Размер шрифта
-
+

Канал имени Москвы - стр. 18

Вещи, которые она слышала, были пугающими. О том, что может произойти в тумане. И особенно о младенцах, которые… не совсем младенцы. И в эти тёмные минуты, когда подкрадывалось шершавое безумие и тяжестью ложилось на сердце, она думала, что если это сможет его уберечь, пусть уж лучше идёт в гребцы. Порой она сама смеялась над собой, порой чувствовала, что балансирует на грани и уже не знает, чему верить. Но уж лучше в гребцы. Потому что если это так и во всей этой болтовне есть хоть крупица правды, то никакой бухучёт его уже не удержит.

Она взглянула на мужа, и тут же оба услышали весёлый оклик Фёдора:

– Мам, пап, если не видите, я вернулся!

Она поняла, что необходимо взять себя в руки. Обычно они шутили друг с другом, и когда женщина обернулась, на губах её играла улыбка, а тени, залёгшие у глаз, были почти незаметны.

– А ты кто? – поинтересовалась она.

– А кто обычно завёт вас «мам-пап»?

– Мам-папом?

– Но вы можете считать меня разносчиком сидра.

– Ладно. Договорились. Поставьте в погреб. И ступайте своей дорогой.

Она бросила взгляд на мужа.

– Может, мы покормим его? – И поняла, что ещё чуть-чуть, и улыбка её будет выглядеть вымученной. – Ужин скоро. – Она добавила в голос строгости. – Но за стол у нас пускают только с чистыми руками.

– Знаю, – насупился Фёдор. Поднялся на крыльцо и вошёл в дом. В их совсем крохотный, но чистенький двухэтажный дом, который они делили с ещё одной семьёй такого же неразбогатевшего гребца.

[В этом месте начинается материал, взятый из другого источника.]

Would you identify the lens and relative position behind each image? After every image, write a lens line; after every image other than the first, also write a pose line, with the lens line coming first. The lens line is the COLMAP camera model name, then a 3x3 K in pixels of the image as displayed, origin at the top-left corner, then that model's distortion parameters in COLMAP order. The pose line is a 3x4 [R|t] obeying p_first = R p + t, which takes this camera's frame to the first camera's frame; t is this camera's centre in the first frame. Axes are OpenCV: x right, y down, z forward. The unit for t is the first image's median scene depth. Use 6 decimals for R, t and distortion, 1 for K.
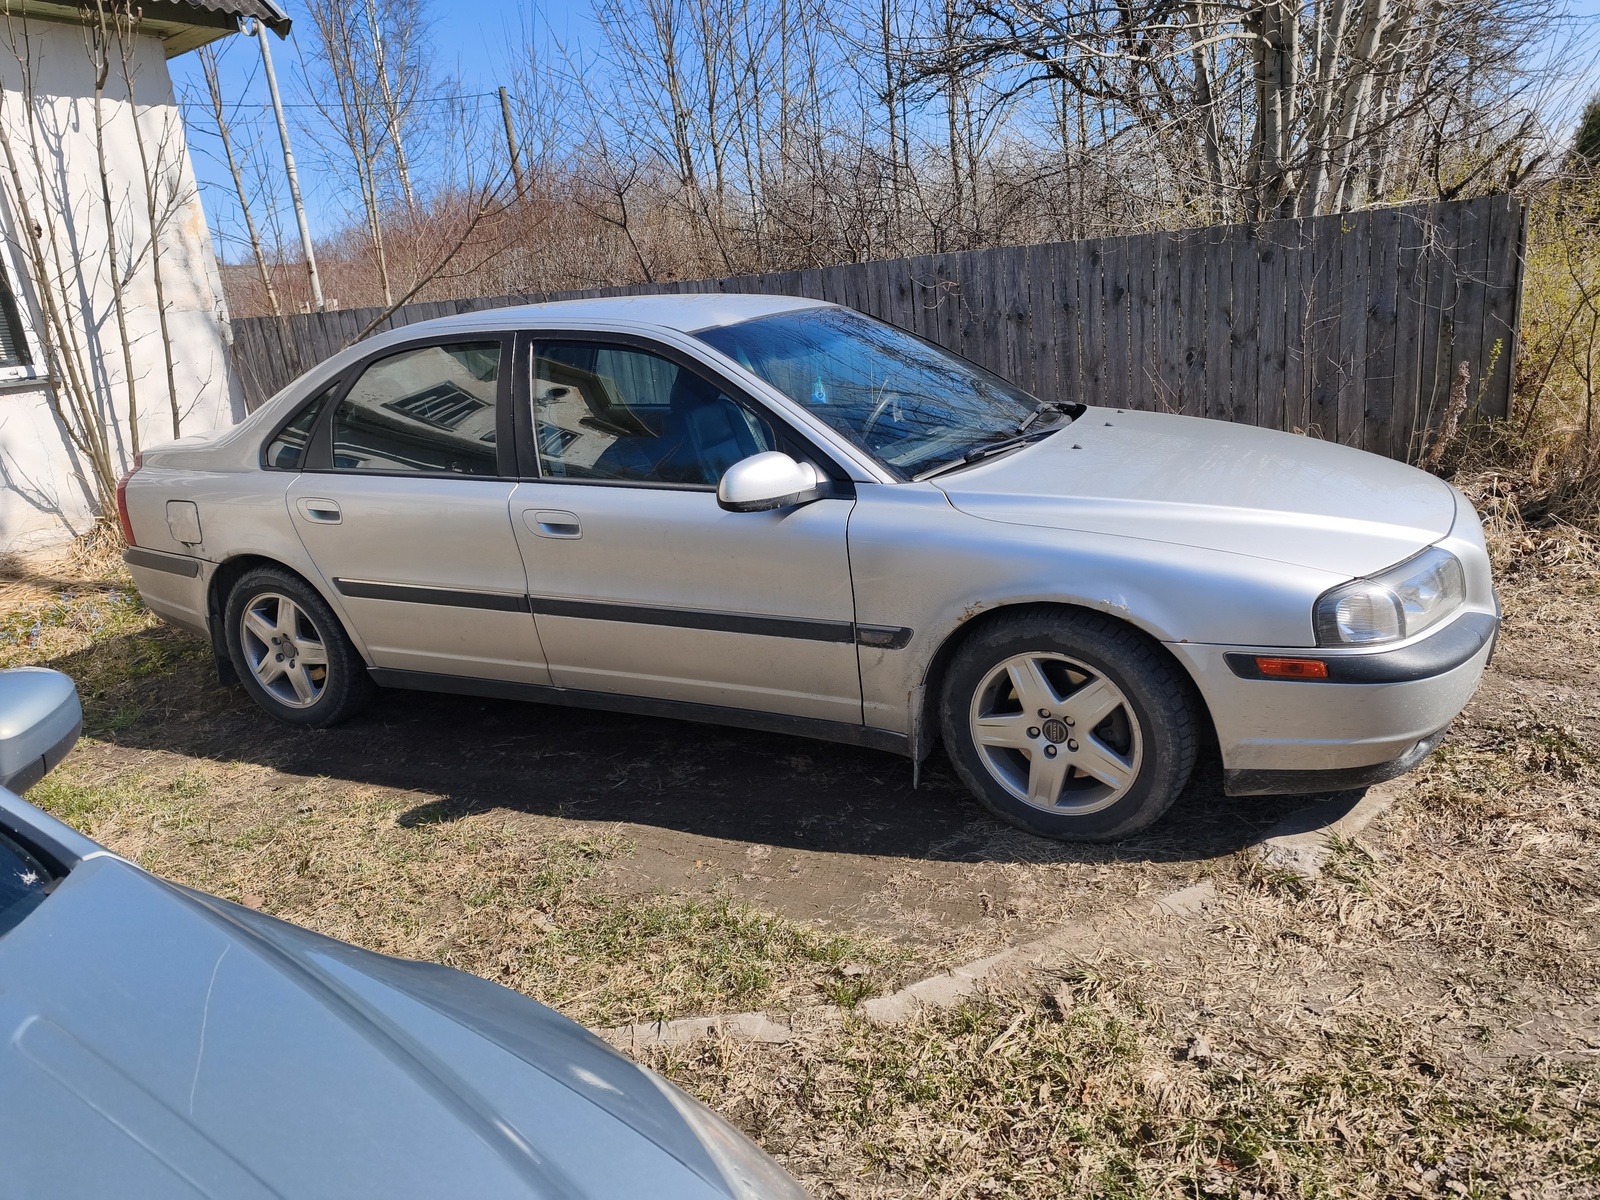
lens RADIAL K [[1060.9, 0, 800.0], [0, 1060.9, 600.0], [0, 0, 1]] dist [0.039278, -0.030156]
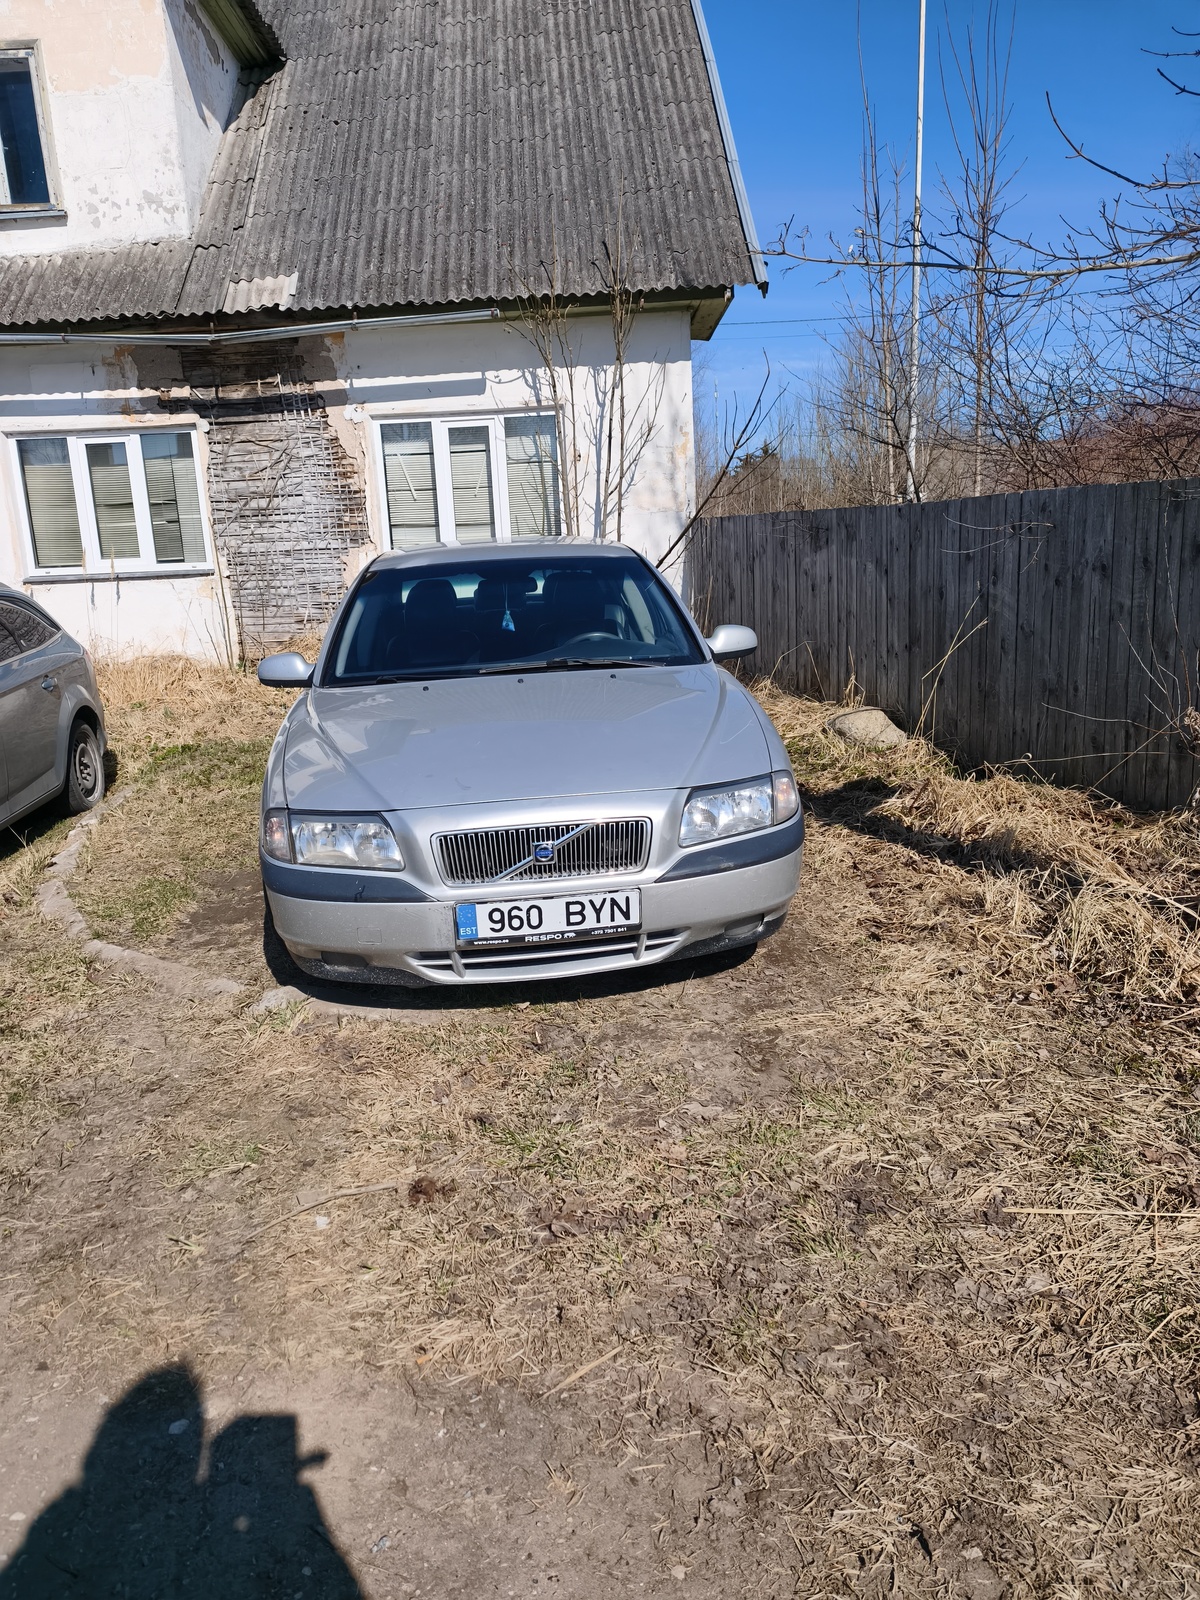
lens RADIAL K [[1068.3, 0, 600.0], [0, 1068.3, 800.0], [0, 0, 1]] dist [0.063800, -0.074670]
pose [[0.528817, 0.261855, -0.807332, 0.743913], [-0.235634, 0.959119, 0.156742, -0.136135], [0.815371, 0.107347, 0.568900, 0.227914]]
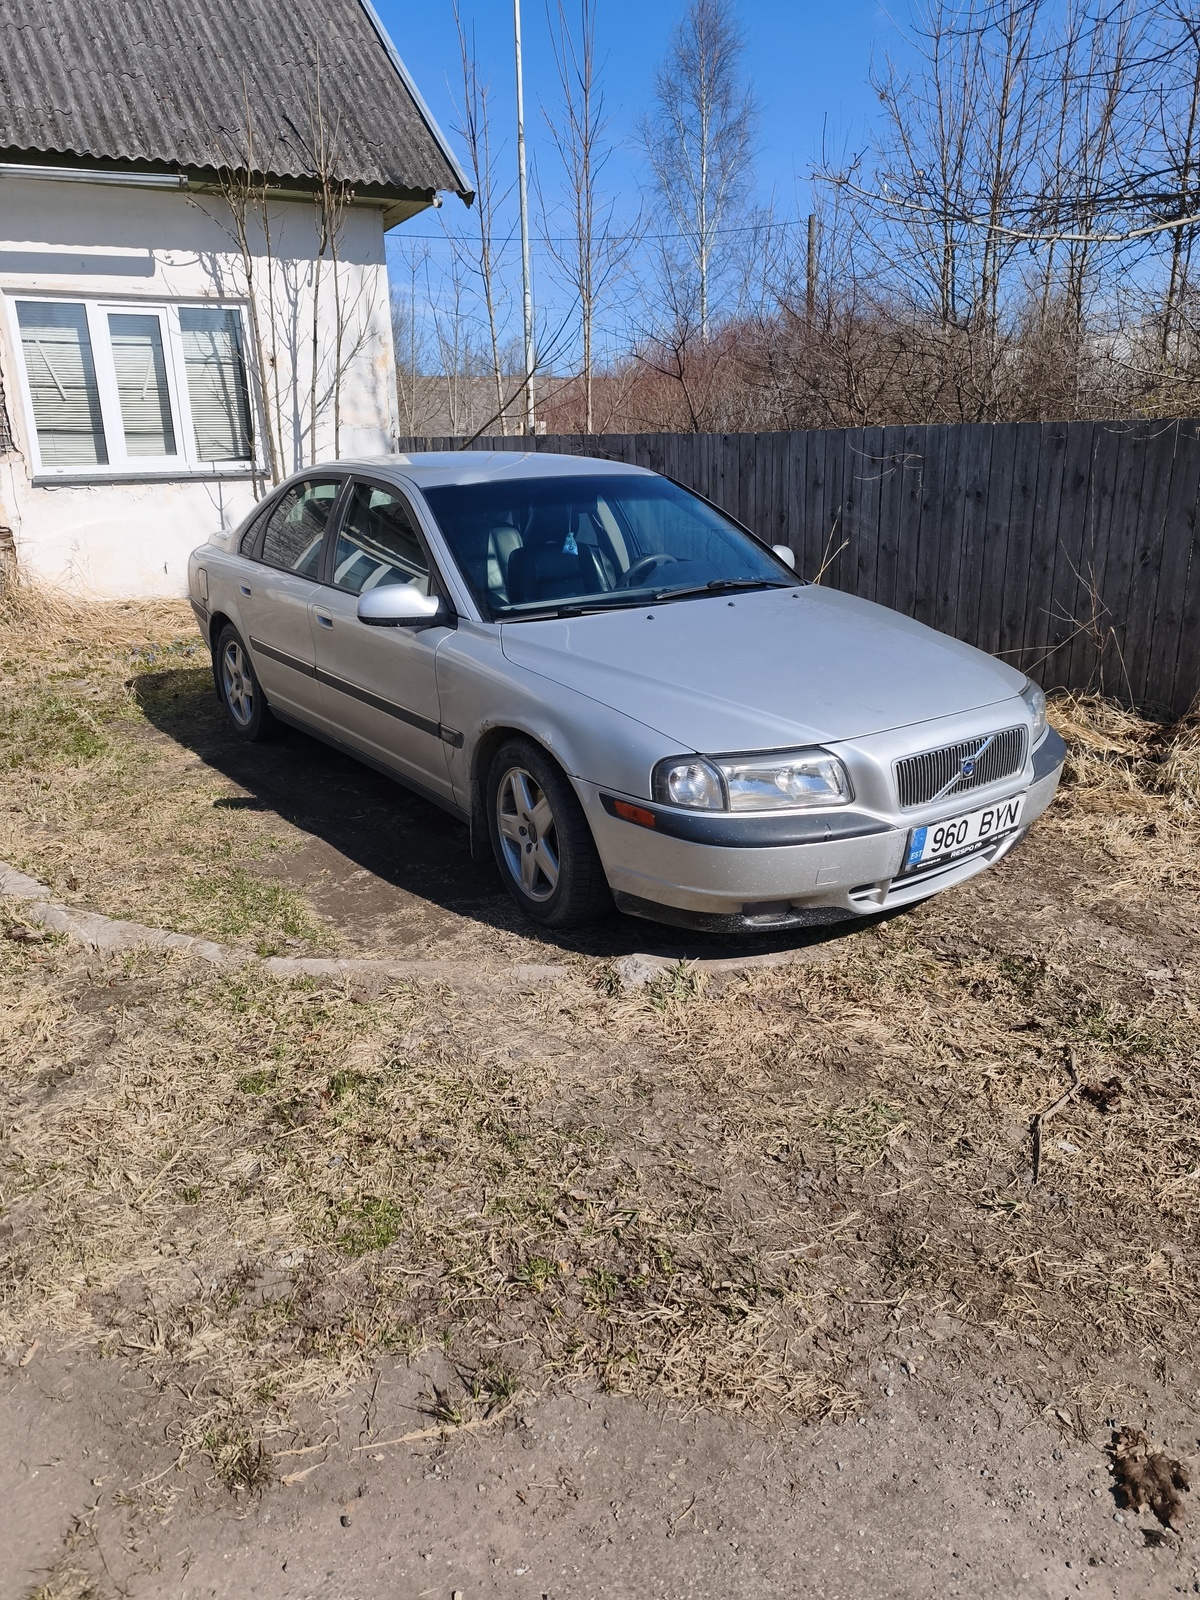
lens RADIAL K [[1060.9, 0, 592.4], [0, 1060.9, 790.7], [0, 0, 1]] dist [0.039278, -0.030156]
pose [[0.877549, 0.216971, -0.427589, 0.385227], [-0.191380, 0.976144, 0.102552, -0.032344], [0.439639, -0.008163, 0.898138, -0.050723]]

Женщина вздохнула. Макар пристально смотрел на неё.

– Не думай о плохом, – вдруг попросил он.

Она ответила мужу долгим настороженным взглядом. Щёки её уже какое-то время не казались порозовевшими.

– Как скажешь, – негромко отозвалась она.

4

Ворон Мунир доставил своё послание по назначению. И когда перед адресатом побежали буквы, его лицо преобразила тихая счастливая улыбка.

– Наконец-то, – прошептал он.

Сообщение было сухим, сдержанным, ни одного лишнего слова:


«Его манок цел и действует. Сегодня с утра манок выглядел совсем как новенький. Я вызвал Мунира при помощи его манка.

P.S. Думаю, завтра они начнут поиск по всему каналу. Мы сделали всё, чтобы Дубна привлекла их наименьшее внимание».


Эта радостная улыбка ещё какое-то время светилась на лице адресата. Но потом она померкла. И у переносицы залегла глубокая тревожная складка.

5

Вторую ночь подряд Фёдору снились странные беспокойные сны. Он спал в своей крохотной комнатке, уместившейся на чердаке с единственным оконцем, и лунный свет падал на его лицо. Луна набирала силу, войдя уже в третью четверть, и возможно, это она беспокоила юношу, и возможно, лёгкий ветерок, играющий быстрыми тенями, или что-то иное, но Фёдор ворочался, и сон его был неверным. Вот и сейчас он проснулся, отчётливо слыша голос Ивана Афанасьевича, строгого учителя начальных классов по критической теологии, о котором, к счастью, он давно уже успел позабыть. Фёдор не питал никаких сентиментальных чувств к школьной гимназии, окончил её с грехом пополам, а в день выпуска, когда у многих одноклассников, и в особенности у одноклассниц, трогательно блестели глазки, а некоторые девочки даже утирали слёзы рукавом, он был несказанно рад, что всё это тягостное мучение осталось позади. Однако сейчас он почему-то услышал голос старого учителя и увидел его хмурое лицо (Иван Афанасьевич вроде как вообще никогда не улыбался; сказать, что его побаивались, было бы явным недобором, да только беда в том, что предмет его входил в список обязательных). Фёдор лежал с открытыми глазами, смотрел в окошко, посеребрённое луной, а голос «старого цербера», как порой и, конечно, за глаза именовали Ивана Афанасьевича, всё ещё звучал в нём.